TANJUNG SELOR – Pemerintah Provinsi Kalimantan Utara (Kaltara) resmi memulai langkah besar untuk merombak ratusan Peraturan Daerah (Perda). Langkah strategis ini menyusul berlakunya Undang-Undang Nomor 1 Tahun 2023 tentang KUHP Baru per Januari 2026, yang mewajibkan seluruh aturan di tingkat daerah tunduk pada paradigma hukum nasional yang baru.
Eksekutif dan legislatif di Kaltara kini memacu proses harmonisasi agar regulasi lokal tidak berbenturan dengan aturan yang lebih tinggi. Bukan sekadar urusan administratif, perubahan ini menyentuh fondasi hukum pidana daerah yang kini lebih mengedepankan pendekatan restoratif dan korektif.
Perubahan signifikan dalam KUHP baru menuntut penghapusan istilah lama. Pemerintah daerah wajib mengganti terminologi “kejahatan” dan “pelanggaran” menjadi satu istilah baku, yakni “tindak pidana”.
Selain itu, terdapat poin krusial yang akan berdampak langsung pada masyarakat:
-
Penghapusan Pidana Kurungan: Sanksi kurungan dalam Perda tidak lagi memiliki kekuatan hukum.
-
Sanksi Administratif & Denda: Fokus hukuman bergeser pada denda atau sanksi administratif yang lebih proporsional.
-
Kategorisasi Denda: Sistem denda harus mengikuti kategori yang telah ditetapkan dalam KUHP baru guna menghindari ketimpangan sanksi.
Plt. Kepala Biro Hukum Provinsi Kaltara, Iswandi, menegaskan bahwa pihaknya tengah melakukan pemetaan secara masif. Ia memperkirakan ada ratusan Perda di setiap daerah yang memuat ketentuan pidana dan memerlukan revisi segera.
“Kami memulai langkah awal dengan memetakan Perda yang terdampak. Setelah itu, kami melakukan kajian harmonisasi agar seluruh norma hukum daerah sejalan dengan asas KUHP baru,” jelas Iswandi.
Setelah tahap pemetaan selesai, Biro Hukum akan menyerahkan hasil kajian tersebut kepada Sekretaris Daerah untuk diteruskan ke DPRD Provinsi Kaltara. Pembahasan mendalam nantinya melibatkan Alat Kelengkapan Dewan (AKD), khususnya Badan Pembentukan Peraturan Daerah (Bapemperda).

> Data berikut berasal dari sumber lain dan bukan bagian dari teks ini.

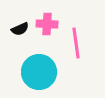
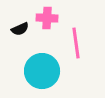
pink cross: moved 6 px up
cyan circle: moved 3 px right, 1 px up
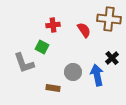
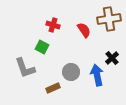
brown cross: rotated 15 degrees counterclockwise
red cross: rotated 24 degrees clockwise
gray L-shape: moved 1 px right, 5 px down
gray circle: moved 2 px left
brown rectangle: rotated 32 degrees counterclockwise
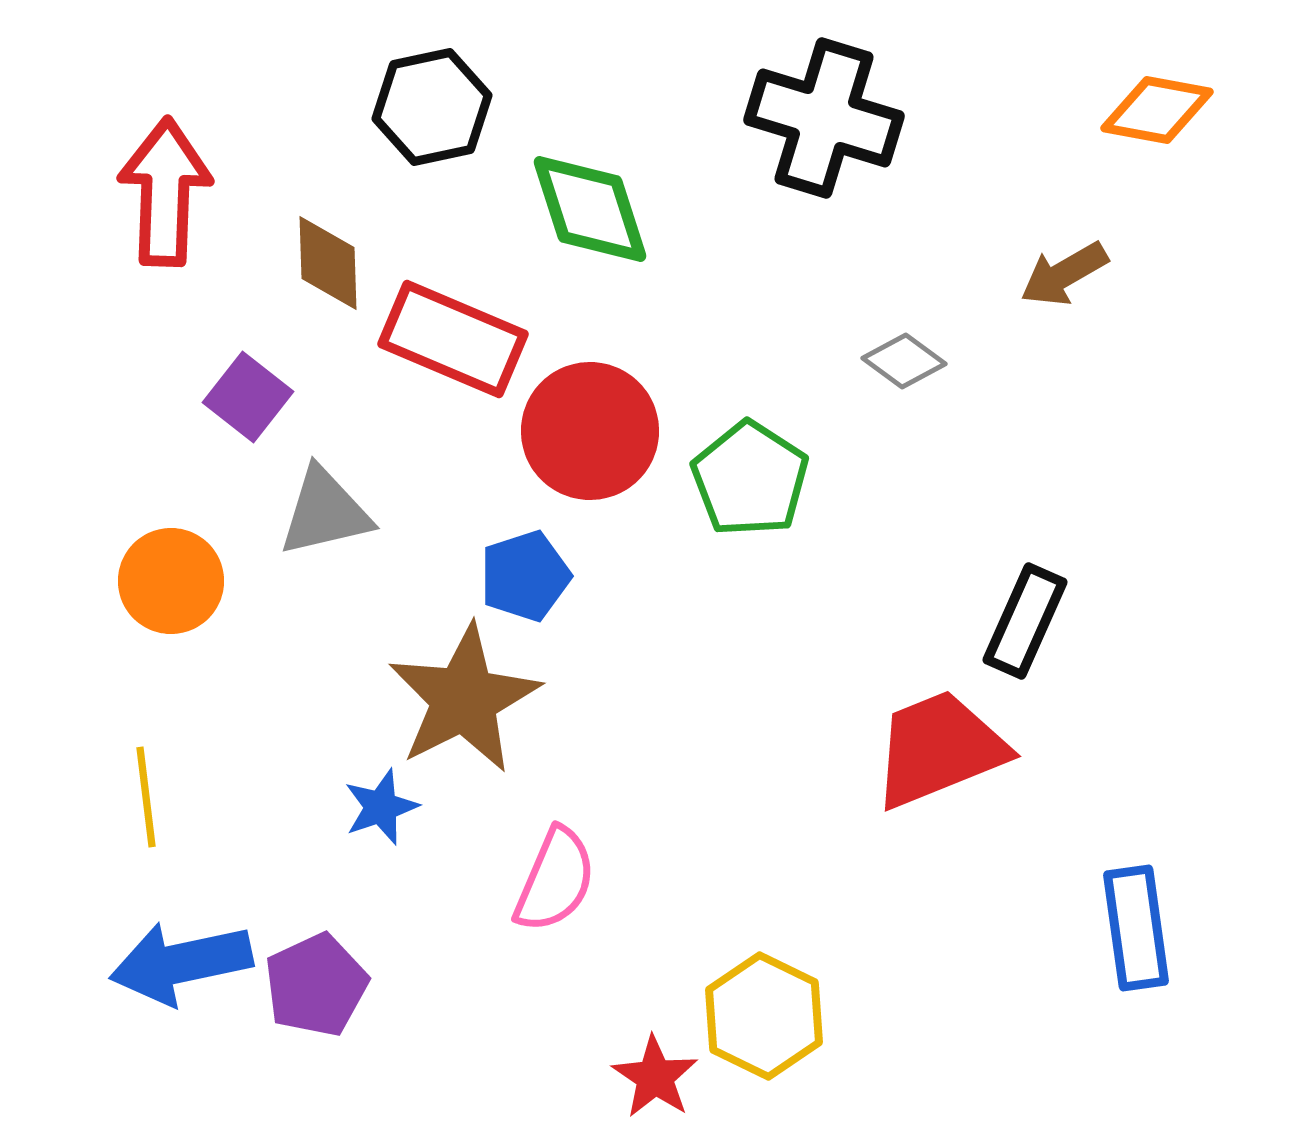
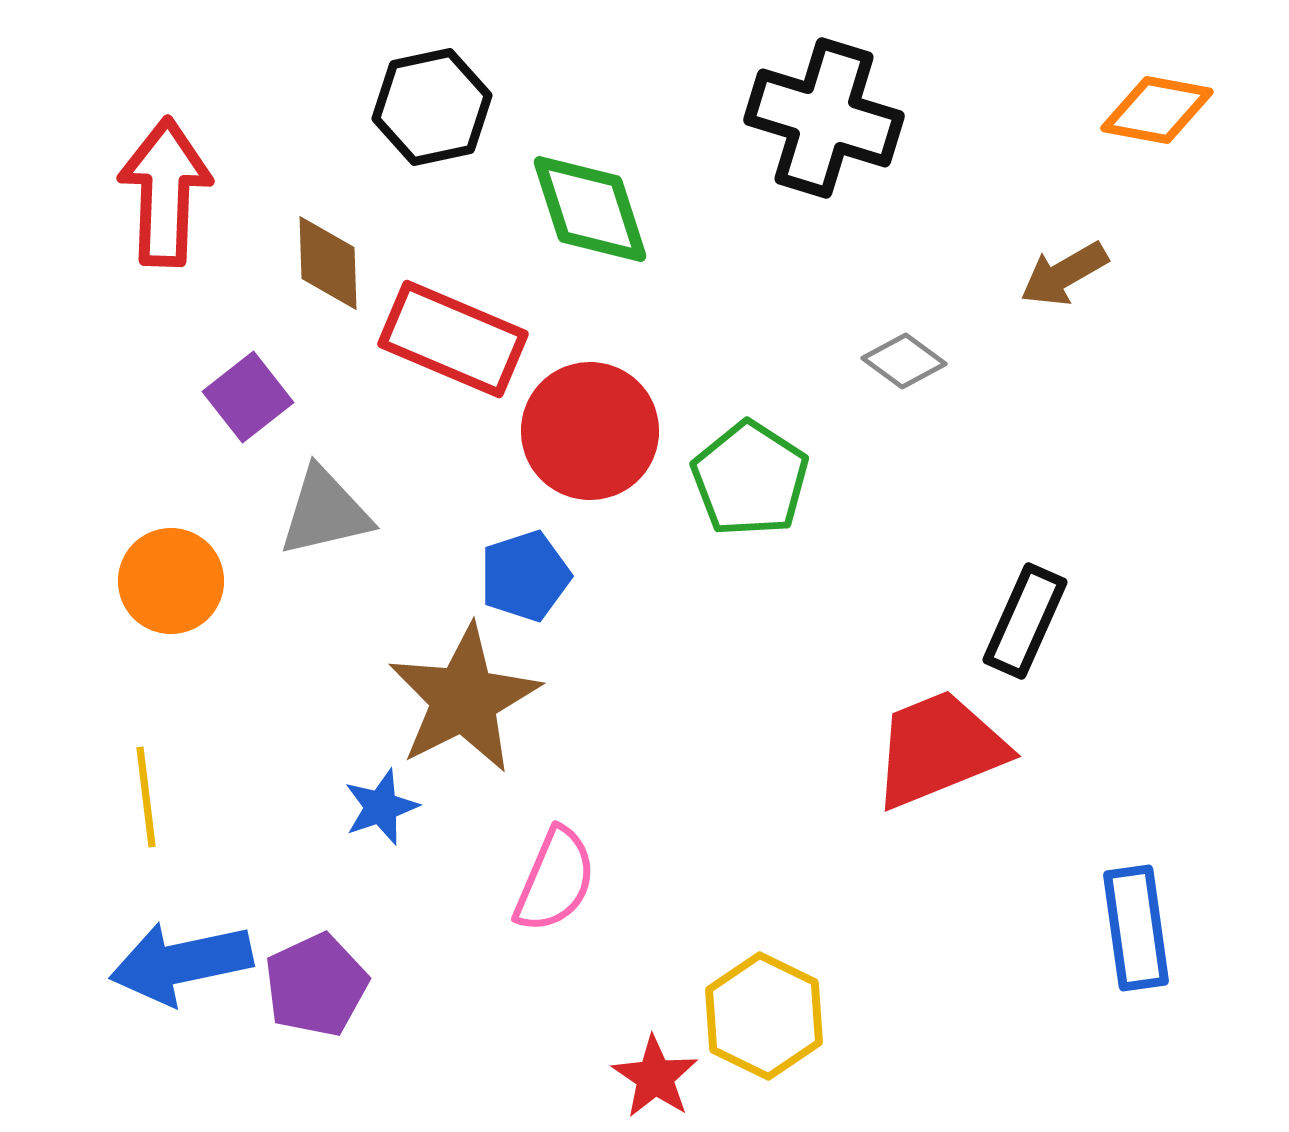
purple square: rotated 14 degrees clockwise
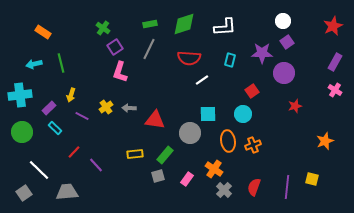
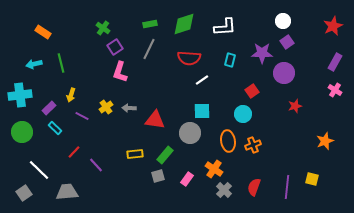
cyan square at (208, 114): moved 6 px left, 3 px up
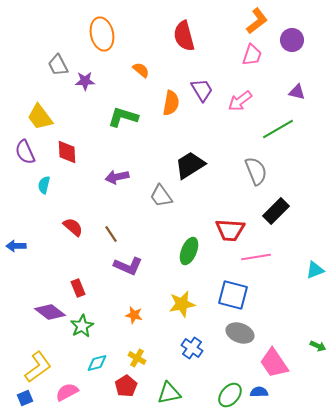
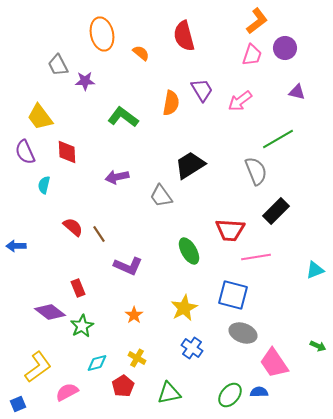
purple circle at (292, 40): moved 7 px left, 8 px down
orange semicircle at (141, 70): moved 17 px up
green L-shape at (123, 117): rotated 20 degrees clockwise
green line at (278, 129): moved 10 px down
brown line at (111, 234): moved 12 px left
green ellipse at (189, 251): rotated 52 degrees counterclockwise
yellow star at (182, 304): moved 2 px right, 4 px down; rotated 16 degrees counterclockwise
orange star at (134, 315): rotated 24 degrees clockwise
gray ellipse at (240, 333): moved 3 px right
red pentagon at (126, 386): moved 3 px left
blue square at (25, 398): moved 7 px left, 6 px down
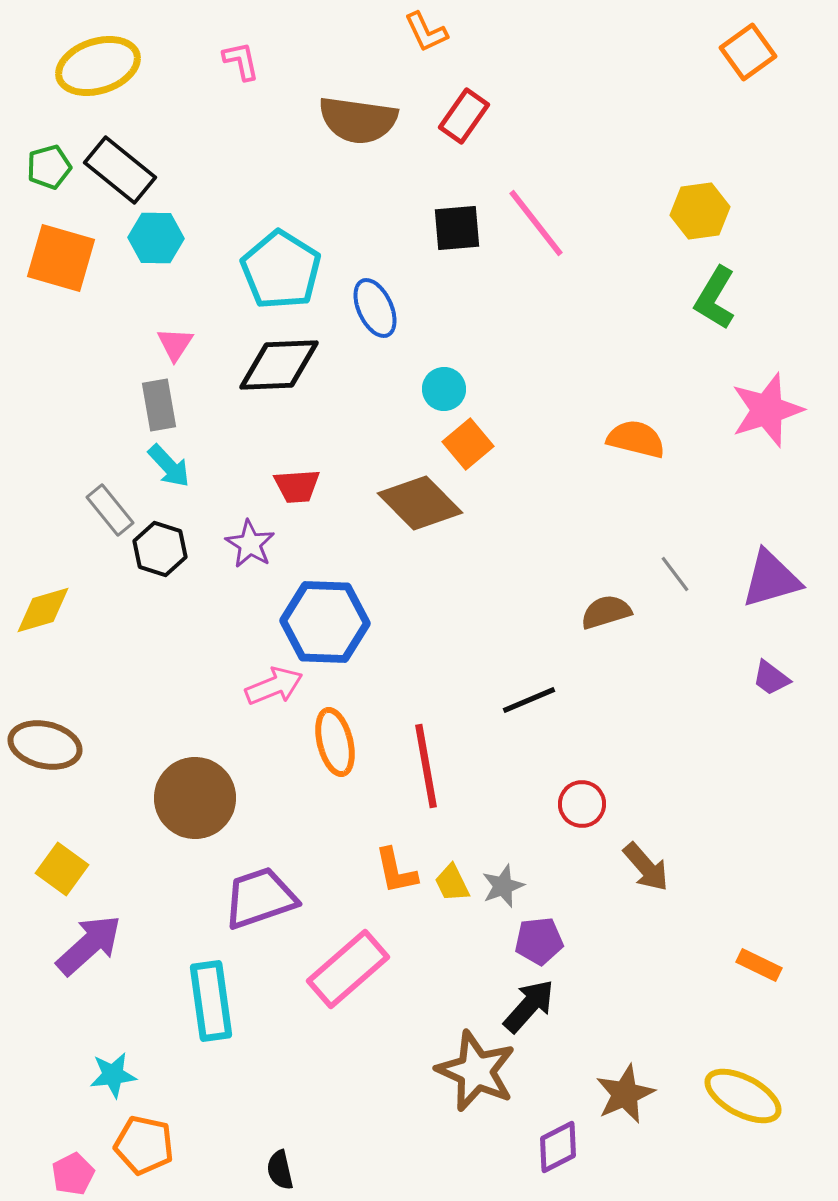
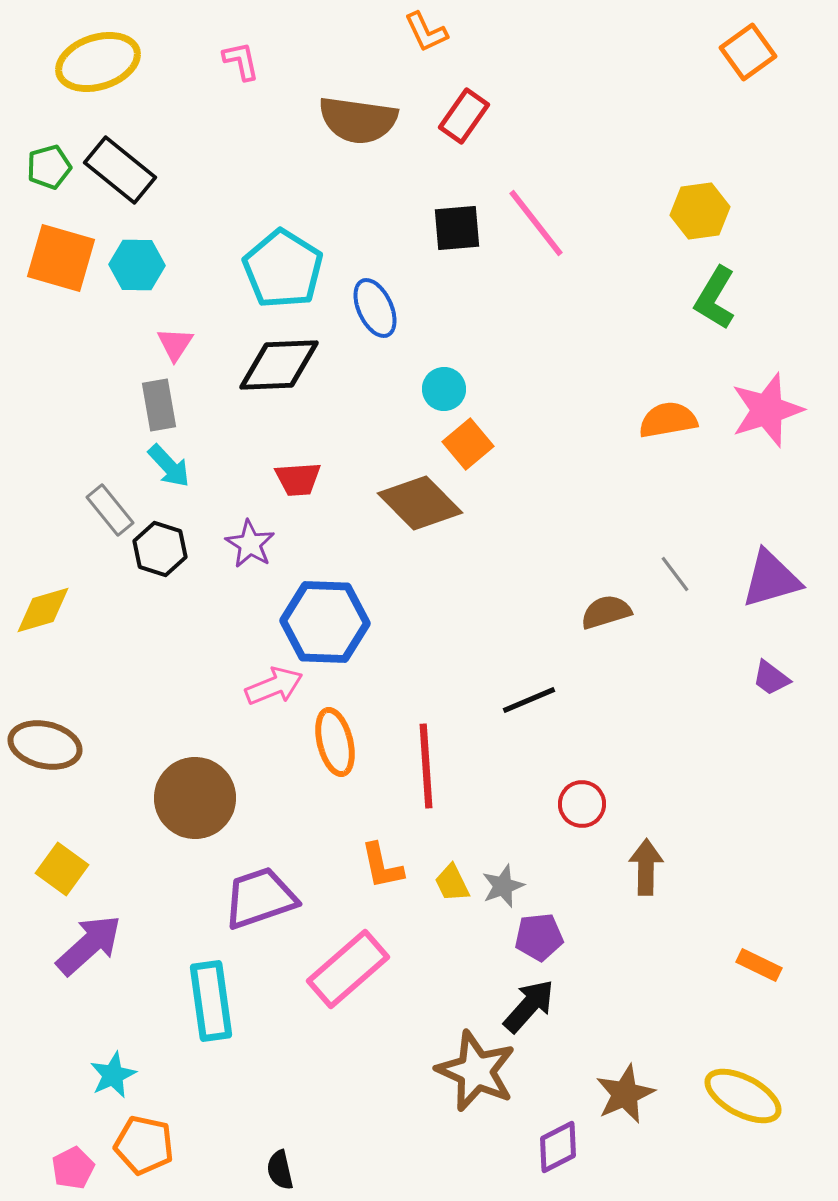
yellow ellipse at (98, 66): moved 4 px up
cyan hexagon at (156, 238): moved 19 px left, 27 px down
cyan pentagon at (281, 270): moved 2 px right, 1 px up
orange semicircle at (636, 439): moved 32 px right, 19 px up; rotated 24 degrees counterclockwise
red trapezoid at (297, 486): moved 1 px right, 7 px up
red line at (426, 766): rotated 6 degrees clockwise
brown arrow at (646, 867): rotated 138 degrees counterclockwise
orange L-shape at (396, 871): moved 14 px left, 5 px up
purple pentagon at (539, 941): moved 4 px up
cyan star at (113, 1075): rotated 18 degrees counterclockwise
pink pentagon at (73, 1174): moved 6 px up
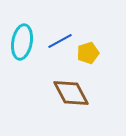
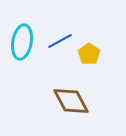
yellow pentagon: moved 1 px right, 1 px down; rotated 20 degrees counterclockwise
brown diamond: moved 8 px down
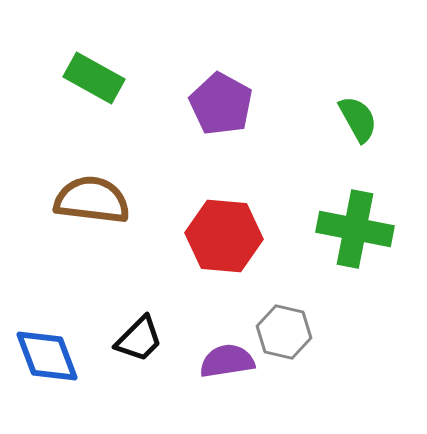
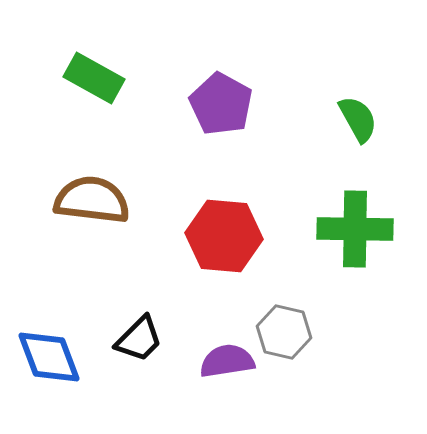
green cross: rotated 10 degrees counterclockwise
blue diamond: moved 2 px right, 1 px down
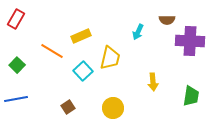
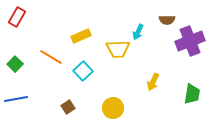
red rectangle: moved 1 px right, 2 px up
purple cross: rotated 24 degrees counterclockwise
orange line: moved 1 px left, 6 px down
yellow trapezoid: moved 8 px right, 9 px up; rotated 75 degrees clockwise
green square: moved 2 px left, 1 px up
yellow arrow: rotated 30 degrees clockwise
green trapezoid: moved 1 px right, 2 px up
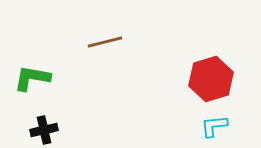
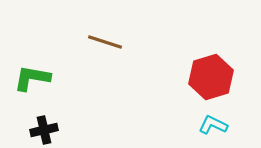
brown line: rotated 32 degrees clockwise
red hexagon: moved 2 px up
cyan L-shape: moved 1 px left, 1 px up; rotated 32 degrees clockwise
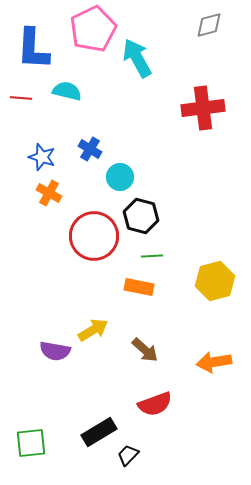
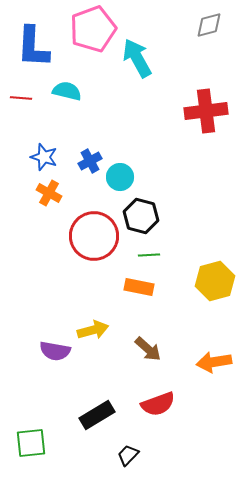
pink pentagon: rotated 6 degrees clockwise
blue L-shape: moved 2 px up
red cross: moved 3 px right, 3 px down
blue cross: moved 12 px down; rotated 30 degrees clockwise
blue star: moved 2 px right
green line: moved 3 px left, 1 px up
yellow arrow: rotated 16 degrees clockwise
brown arrow: moved 3 px right, 1 px up
red semicircle: moved 3 px right
black rectangle: moved 2 px left, 17 px up
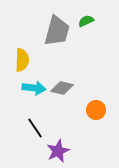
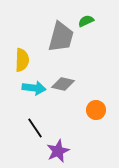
gray trapezoid: moved 4 px right, 6 px down
gray diamond: moved 1 px right, 4 px up
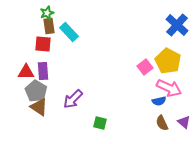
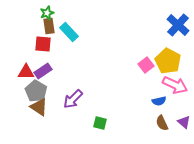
blue cross: moved 1 px right
pink square: moved 1 px right, 2 px up
purple rectangle: rotated 60 degrees clockwise
pink arrow: moved 6 px right, 3 px up
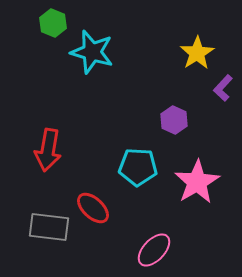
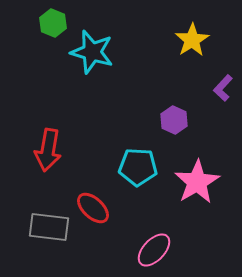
yellow star: moved 5 px left, 13 px up
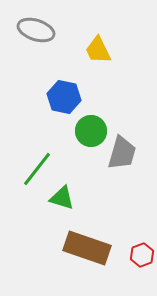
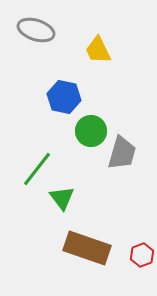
green triangle: rotated 36 degrees clockwise
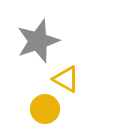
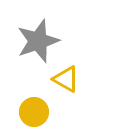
yellow circle: moved 11 px left, 3 px down
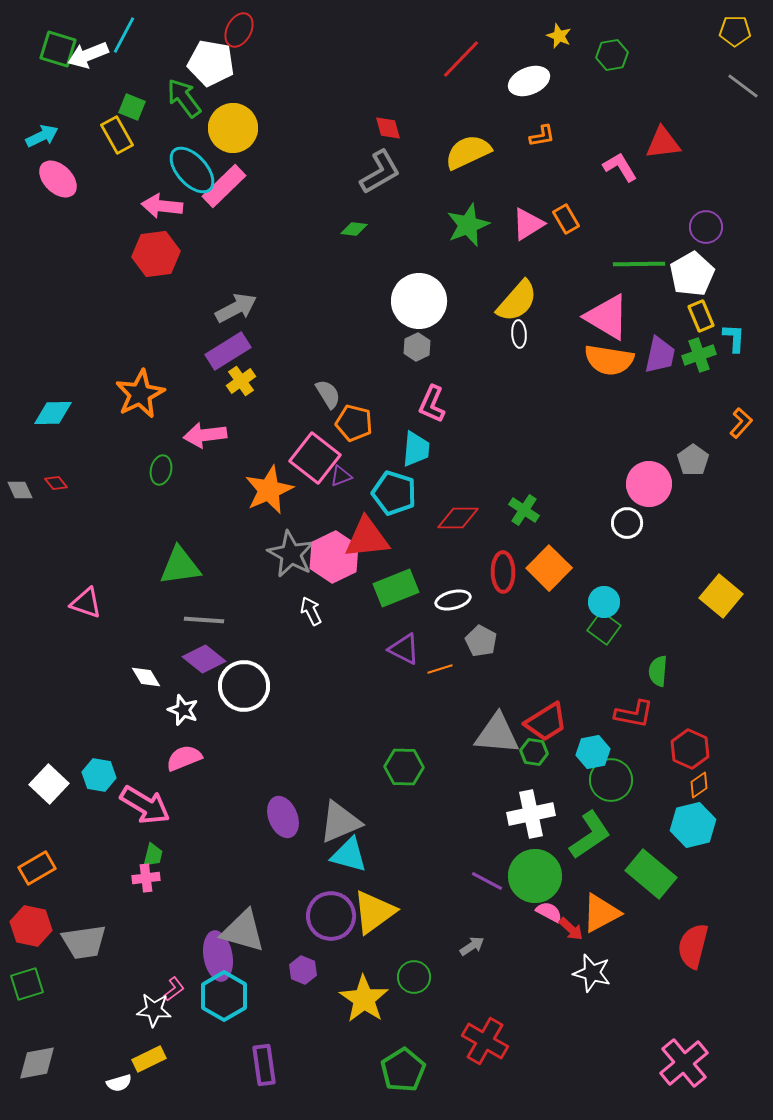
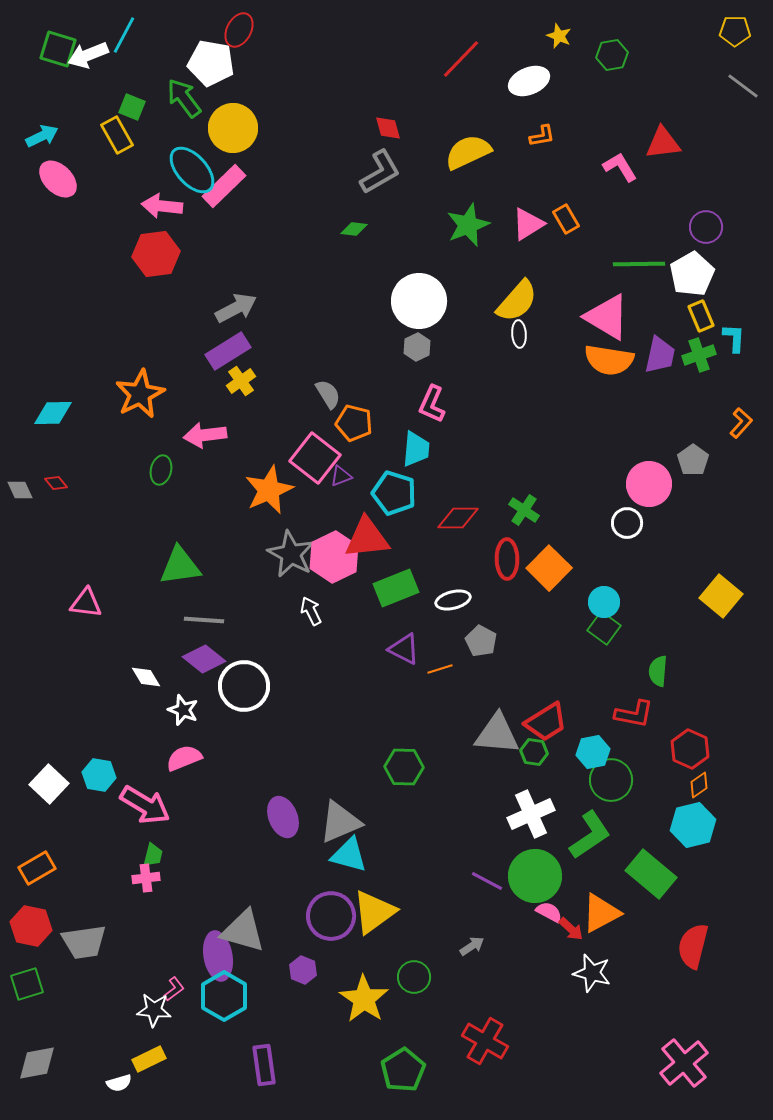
red ellipse at (503, 572): moved 4 px right, 13 px up
pink triangle at (86, 603): rotated 12 degrees counterclockwise
white cross at (531, 814): rotated 12 degrees counterclockwise
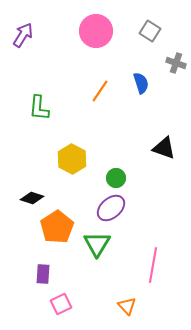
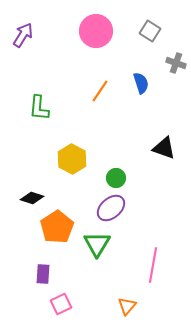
orange triangle: rotated 24 degrees clockwise
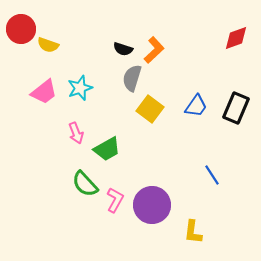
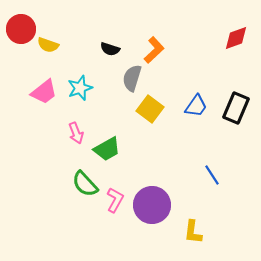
black semicircle: moved 13 px left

Pemerintah Provinsi Kaltara menargetkan penyusunan sanksi yang lebih adil dan tidak berlebihan dalam setiap Perda baru. Sinergi antara eksekutif dan legislatif menjadi kunci utama agar proses penyesuaian ini rampung tepat waktu. Upaya kolektif ini bertujuan menciptakan sistem hukum yang adaptif sekaligus memberikan kepastian hukum yang nyata bagi seluruh masyarakat Kalimantan Utara.